Потом, может, через десять минут, а может, через сто часов, голова так разбухла, что, казалось, вот-вот лопнет. Сесть было невозможно, а ноги уже не держали его. Вдобавок в голове его, наверное, от недосыпа и усталости, стали происходить неприятные вещи. Словно бы кто-то в самом центре его мозга баловался с громкостью. Он смотрел на двух людей, абсолютно спокойно и ровно беседовавших друг с другом, но был уверен, что в начале предложения человек еле слышно шепчет, а вторую его часть выкрикивает ужасным криком.
В глазах стало появляться все больше и больше тошнотворно-желтого цвета и ряби.
Он все чаще и чаще стал ловить себя на мысли, что ему уже все равно — все равно, что с ним будет, главное, чтобы это все побыстрее закончилось. Хорошо ли, плохо ли, удачно, не удачно — не важно. Главное, чтоб закончилось.
И как только эти мысли утвердились в его голове, крепкие руки взяли его и привели обратно в кабинет.
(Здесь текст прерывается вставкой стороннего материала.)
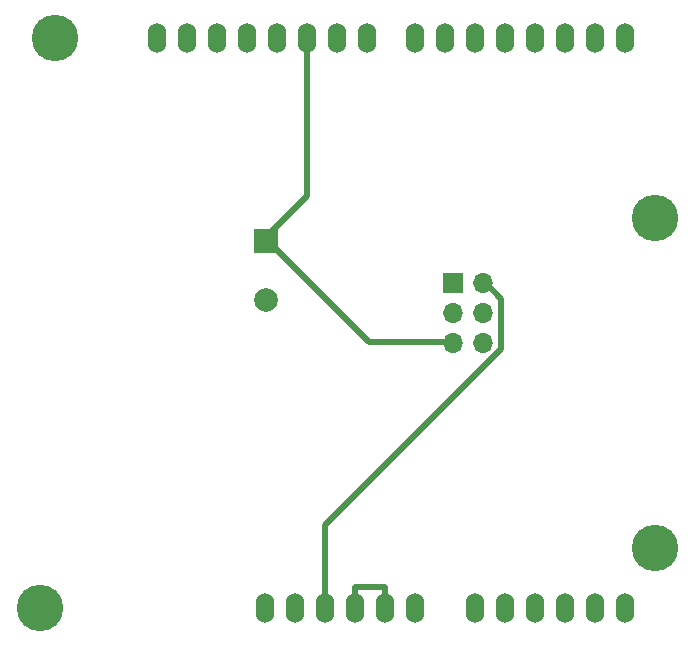
<source format=gbr>
%TF.GenerationSoftware,KiCad,Pcbnew,5.1.10*%
%TF.CreationDate,2021-11-17T00:54:39-05:00*%
%TF.ProjectId,shield_programmer_v0p3,73686965-6c64-45f7-9072-6f6772616d6d,rev?*%
%TF.SameCoordinates,Original*%
%TF.FileFunction,Copper,L1,Top*%
%TF.FilePolarity,Positive*%
%FSLAX46Y46*%
G04 Gerber Fmt 4.6, Leading zero omitted, Abs format (unit mm)*
G04 Created by KiCad (PCBNEW 5.1.10) date 2021-11-17 00:54:39*
%MOMM*%
%LPD*%
G01*
G04 APERTURE LIST*
%TA.AperFunction,ComponentPad*%
%ADD10R,1.700000X1.700000*%
%TD*%
%TA.AperFunction,ComponentPad*%
%ADD11O,1.700000X1.700000*%
%TD*%
%TA.AperFunction,ComponentPad*%
%ADD12R,2.000000X2.000000*%
%TD*%
%TA.AperFunction,ComponentPad*%
%ADD13C,2.000000*%
%TD*%
%TA.AperFunction,ComponentPad*%
%ADD14O,1.524000X2.540000*%
%TD*%
%TA.AperFunction,ComponentPad*%
%ADD15C,3.937000*%
%TD*%
%TA.AperFunction,Conductor*%
%ADD16C,0.508000*%
%TD*%
G04 APERTURE END LIST*
D10*
%TO.P,P1,1*%
%TO.N,/CIPO*%
X159766000Y-102616000D03*
D11*
%TO.P,P1,2*%
%TO.N,/5V*%
X162306000Y-102616000D03*
%TO.P,P1,3*%
%TO.N,/SCK*%
X159766000Y-105156000D03*
%TO.P,P1,4*%
%TO.N,/COPI*%
X162306000Y-105156000D03*
%TO.P,P1,5*%
%TO.N,/RST*%
X159766000Y-107696000D03*
%TO.P,P1,6*%
%TO.N,/GND*%
X162306000Y-107696000D03*
%TD*%
D12*
%TO.P,C1,1*%
%TO.N,/RST*%
X143890000Y-99060000D03*
D13*
%TO.P,C1,2*%
%TO.N,/GND*%
X143890000Y-104060000D03*
%TD*%
D14*
%TO.P,SHIELD1,AD5*%
%TO.N,N/C*%
X174308000Y-130175000D03*
%TO.P,SHIELD1,AD4*%
X171768000Y-130175000D03*
%TO.P,SHIELD1,AD3*%
X169228000Y-130175000D03*
%TO.P,SHIELD1,AD0*%
X161608000Y-130175000D03*
%TO.P,SHIELD1,AD1*%
X164148000Y-130175000D03*
%TO.P,SHIELD1,AD2*%
X166688000Y-130175000D03*
%TO.P,SHIELD1,V_IN*%
X156528000Y-130175000D03*
%TO.P,SHIELD1,GND2*%
%TO.N,/GND*%
X153988000Y-130175000D03*
%TO.P,SHIELD1,GND1*%
X151448000Y-130175000D03*
%TO.P,SHIELD1,3V3*%
%TO.N,N/C*%
X146368000Y-130175000D03*
%TO.P,SHIELD1,RST*%
X143828000Y-130175000D03*
%TO.P,SHIELD1,0*%
X174308000Y-81915000D03*
%TO.P,SHIELD1,1*%
X171768000Y-81915000D03*
%TO.P,SHIELD1,2*%
X169228000Y-81915000D03*
%TO.P,SHIELD1,3*%
X166688000Y-81915000D03*
%TO.P,SHIELD1,4*%
X164148000Y-81915000D03*
%TO.P,SHIELD1,5*%
X161608000Y-81915000D03*
%TO.P,SHIELD1,6*%
X159068000Y-81915000D03*
%TO.P,SHIELD1,7*%
X156528000Y-81915000D03*
%TO.P,SHIELD1,8*%
X152464000Y-81915000D03*
%TO.P,SHIELD1,9*%
X149924000Y-81915000D03*
%TO.P,SHIELD1,10*%
%TO.N,/RST*%
X147384000Y-81915000D03*
%TO.P,SHIELD1,11*%
%TO.N,/COPI*%
X144844000Y-81915000D03*
%TO.P,SHIELD1,12*%
%TO.N,/CIPO*%
X142304000Y-81915000D03*
%TO.P,SHIELD1,13*%
%TO.N,/SCK*%
X139764000Y-81915000D03*
%TO.P,SHIELD1,GND3*%
%TO.N,N/C*%
X137224000Y-81915000D03*
%TO.P,SHIELD1,AREF*%
X134684000Y-81915000D03*
%TO.P,SHIELD1,5V*%
%TO.N,/5V*%
X148908000Y-130175000D03*
D15*
%TO.P,SHIELD1,*%
%TO.N,*%
X176848000Y-125095000D03*
X176848000Y-97155000D03*
X126048000Y-81915000D03*
X124778000Y-130175000D03*
%TD*%
D16*
%TO.N,/5V*%
X148908000Y-123136600D02*
X148908000Y-130175000D01*
X163857400Y-108187200D02*
X148908000Y-123136600D01*
X163857400Y-103976400D02*
X163857400Y-108187200D01*
X162433000Y-102552000D02*
X163857400Y-103976400D01*
%TO.N,/GND*%
X151448000Y-128396700D02*
X153988000Y-128396700D01*
X151448000Y-130175000D02*
X151448000Y-128396700D01*
X153988000Y-130175000D02*
X153988000Y-128396700D01*
%TO.N,/RST*%
X152692000Y-107632000D02*
X143850000Y-98790000D01*
X143850000Y-98790000D02*
X147380000Y-95260000D01*
X147380000Y-81919000D02*
X147384000Y-81915000D01*
X147380000Y-95260000D02*
X147380000Y-81919000D01*
X159462000Y-107632000D02*
X159680000Y-107850000D01*
X152692000Y-107632000D02*
X159462000Y-107632000D01*
%TD*%
M02*

</source>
Теперь тут уже сидел новый следователь, какой-то блондин. Он сочувственно осмотрел Малыша и налил ему большую чашку прохладного сладкого чаю. Малыш вцепился в нее и, постанывая, выдул все. Следователь плеснул ему еще.
После сладкой жидкости в голове посвежело, сил прибавилось, и мучения поутихли немного.
— Ну вот как так-то? — вздыхал блондин, просматривая бумаги его дела. — Эти следователи ничего не поняли и все напутали. Я прямо удивляюсь! Тут и дураку ясно, что ты ни при чем. Попал в эту компанию случайно. Был просто слугой, прислужником. Никто никакие планы государственного переворота с тобой не обговаривал, да и с чего бы? Взяли тебя просто за компанию, а сам ты и не при делах. Верно?
Малыш закрыл ладонями лицо и всхлипнул.
— Держат тут уже вторые сутки. Мучают глупостями! Не знаю… не могу я на все это смотреть! Тяжко мне. Но и помочь-то тебе не легко… — блондин задумался. — Вот эта бумага… она, конечно, неправильная… по большому счету не правильная, но у нее есть один замечательный момент — это же прошение о помиловании, и не только тебя, но и твоего высокородного друга. Ее можно и даже нужно показать Государю. Что, мол, ты просишь за себя и за него, что раскаиваешься. Ведь так?
Малыш кивнул.
— Подпиши, — и блондин подсунул ему давешнюю бумагу с ручкой. — Скоро Государь будет рассматривать дело твоего Алексея, и твое прошение о помиловании будет как раз кстати. Он добрый, наш Государь. Ты его попросишь, еще кто-то попросит, еще, еще, и так, глядишь, и уговорите Государя. Ведь это же хорошее дело. Ведь Алексей этот, наследник, он же хороший человек, он заслуживает второго шанса. Так же?
Обливаясь слезами, Малыш кивнул и взял ручку.
— Сделай это не для себя, а для него, — заглянув ему в глаза, сказал блондин.
И сглотнув, Малыш подмахнул своей подписью бумагу.
После этого его надолго оставили одного. Брать тут было нечего, никаких бумаг или аппаратуры. Стол, стул и лавочка.
На душе было как-то даже радостно. Такое облегчение пришло, словно бы он освободился, прошел через страшное испытание.
Время шло, но в кабинете было тихо. И когда уже Малыш совсем отчаялся, в кабинет зашел какой-то офицер.
— Скажите… — из последних сил выдохнул Малыш. — Его уже выпустили? Пожалуйста! Наследника клана Каменный Волк… его Государь уже помиловал?
— Наследника-то? — как-то радостно усмехнулся офицер. — Так его еще утром расстреляли!